Portero – NFS Spain Glossary

Our porter is a fat, 60-something man that spends all his time in a big blue boiler suit, sitting in our building lobby, behind a small desk, reading books and polishing coins (he’s a collector of some sort). He is also an electrician by trade and picks up extra pocket money when he can by fixing up the wiring in flats belonging to the building’s residents. He is rather nice to us these days, mainly because we are nice to him. It pays to be nice to your portero, and woe betide anyone that gets on the wrong side of him. Your heating may take unusually long to get fixed when it suddenly breaks down in the dead of winter. Post may go missing on its way to your letterbox. All pure conjecture of course, but no one risks getting on the wrong side of their portero, especially as they are also famous gossips.

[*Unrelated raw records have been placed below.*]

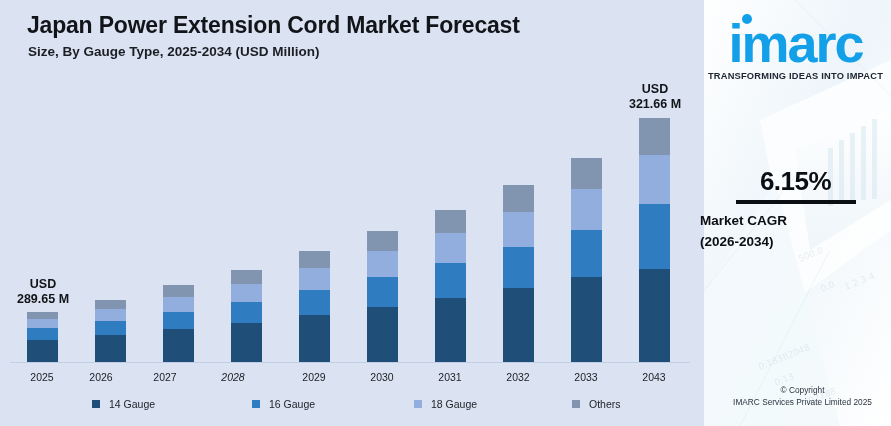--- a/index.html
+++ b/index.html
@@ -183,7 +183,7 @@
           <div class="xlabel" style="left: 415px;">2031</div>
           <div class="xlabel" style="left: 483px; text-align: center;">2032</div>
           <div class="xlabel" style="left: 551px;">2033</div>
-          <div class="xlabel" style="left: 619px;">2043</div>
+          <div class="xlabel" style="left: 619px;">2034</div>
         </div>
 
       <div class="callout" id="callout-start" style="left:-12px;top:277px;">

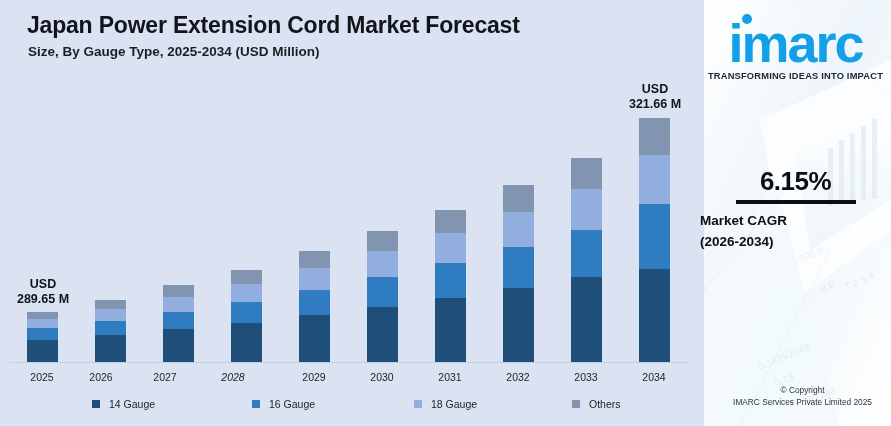--- a/index.html
+++ b/index.html
@@ -54,8 +54,8 @@
     position:absolute;left:0;top:398px;width:700px;height:20px;
   }
   .legend-item{
-    position:absolute;display:flex;align-items:center;gap:9px;
-    font-size:10.5px;color:#1b1f24;white-space:nowrap;
+    position:absolute;display:flex;align-items:center;gap:1px;
+    font-size:10.5px;color:#1b1f24;white-space:nowrap;flex-direction:column;
   }
   .swatch{width:8px;height:8px;display:inline-block;}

Apartment building porters are extremely common in Spain. Every building in the smarter areas of town will have one, though there will be very few in slightly less well-off barrios like Madrid’s Lavapies. The porter is paid by the comunidad, the collective body of flat owners who pay a monthly fee, also known as the comunidad, for the upkeep of the building, cleaning of communal stairwells etc. A porter will be given a free flat within the building they look after, meanwhile paying off or renting out another property somewhere else, often in a village outside town, to move into when they retire.

One of my ambitions is to have lunch with our porter, whose wife drives the entire comunidad wild with the aromas of thick meat stews that pour from their ground floor flat into the lobby, hitting me just as I get back from buying something far less satisfactory from the local Ahora Mas supermarket. Perhaps I can bribe my way in with a couple of old British coins for his collection.